As the trail opened up at the bottom, dumping out of the forest and back into meadow, the rain was starting to over-saturate the soil. Cold rain dropping onto hot skin as grit sprayed off the wheel and up my face and across my back. Part of my mind said to back off and just get home at a leisurely pace, but my animal core grinded even harder against the thoughts. Stand up and hammer the flats, carve the corners and attack the descents as aggressively as the conditions allow. No time to gloat, but it feels right.

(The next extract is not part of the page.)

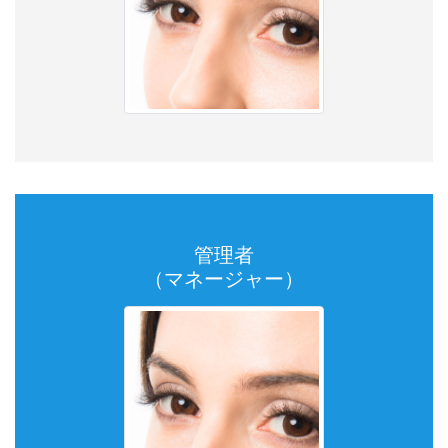
管理者
（マネージャー）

Back on the dirt road following the singletrack the rain picked up and I settled into the rhythm of trying to push a big gear without wasting myself for the last climb and flats before home. Each ride presents itself in its own way. Perhaps it was the aggressive nature of the ride thus far, the harsh weather…I don’t know, but a couple cars came driving past me going fast. I felt indignant. How dare they! I gave the second car the bird in a fit of anger then put my head down and grinded even harder.

Then I got paranoid. What if that was some 250 pound meathead who’d been drinking whiskey all day and wanted nothing more than to pound on some bike geek before settling down to camp in the rain for the night. I dug a little deeper. Fear is also a good motivator. But that faded and I kept the hammer down. Time trial position, low and tight. I looked up at the base of the final climb and focused on the summit, put my head down and grinded, and when I looked up again the top was right in front of me. Stand up and hammer over the top and spit some of the grit out of my mouth before tucking back in to the TT position and as big a ring as I could push. The rain kept falling and the dirt kept spinning past.

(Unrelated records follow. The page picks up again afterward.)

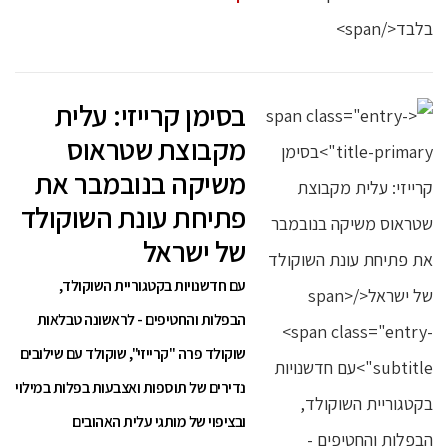
בסימן קרייזי: עלית
מקבוצת שטראוס
משיקה בנובמבר את
פתיחת עונת השוקולד
של ישראל
עם חדשנויות בקטגוריית השוקולד,
הבפלות והחטיפים - לראשונה טבלאות
שוקולד פרה "קרייזי", שוקולד עם שילובים
נדירים של תוספות ואצבעות בפלות במילוי
ובציפוי של מותגי עלית האהובים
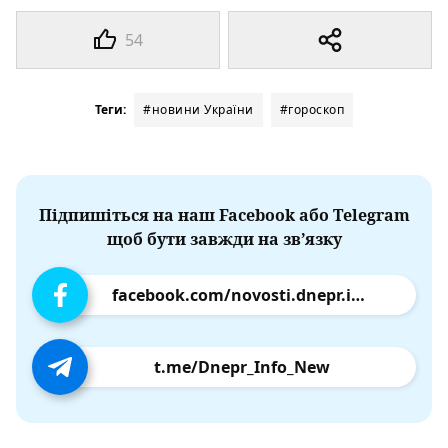
54
Теги:
#новини України
#гороскоп
Підпишіться на наш Facebook або Telegram
щоб бути завжди на зв’язку
facebook.com/novosti.dnepr.info
t.me/Dnepr_Info_New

Down the final descent I eyed a pickup coming from a subdivision on an intercept path with me. There was a stop sign the truck would heed if we were close. I pushed hard with my head down, one eye watching the truck – still looking to be a heat seeker heading towards its target. He has a stop sign. Hammer down. Closer and closer the trajectories converged. My mission couldn’t be unhinged by a careless driver, could it?

The driver slowed ever so slightly, but then drove past the stop sign without pretending to stop. As he came across the street toward me I adjusted my course for the shoulder and let out some kind of obscenity. Without letting up I held a line right on the edge of the road. The driver pulled past me and slowed down enough to say something out his back window. All I heard was the hiss of the water on the road being cut by my tires, the wind in my ears, and the engine of his truck.

Anger is a motivator. The road is not generally where a mountain biker finds his/her golden moments. Rain, pavement, a good ride, and the relationship of time and space brought out the fire in me and I put on the grimace and dug for more through a couple corners and the final straight to home. The physiological pain of acid buildup and the associated burn compounded with maximum oxygen intake and the intense mental focus it takes to push your limits all came to a boil as I drove the final piece of wet road to home.

Why bother? Nobody was watching, and only my wife and kids knew I was out riding. It is the relationship with the bike and knowing that it is a vehicle to feed your relationship with yourself, with nature, with those around you. Its not always wildflowers and tacky singletrack, but it always gives you the opportunity to experience life and living.